(Work to complete)
Exactly as they stand, write out all of the entries again.

++++ Provided information ++++

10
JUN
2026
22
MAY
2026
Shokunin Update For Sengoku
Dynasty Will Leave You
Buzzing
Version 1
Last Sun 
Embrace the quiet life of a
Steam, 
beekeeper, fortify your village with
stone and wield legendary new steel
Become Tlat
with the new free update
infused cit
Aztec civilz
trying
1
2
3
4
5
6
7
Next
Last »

++++

(Answer to the problem)
10
JUN
2026
22
MAY
2026
Shokunin Update For Sengoku
Dynasty Will Leave You
Buzzing
Version 1
Last Sun 
Embrace the quiet life of a
Steam, 
beekeeper, fortify your village with
stone and wield legendary new steel
Become Tlat
with the new free update
infused cit
Aztec civilz
trying
1
2
3
4
5
6
7
Next
Last »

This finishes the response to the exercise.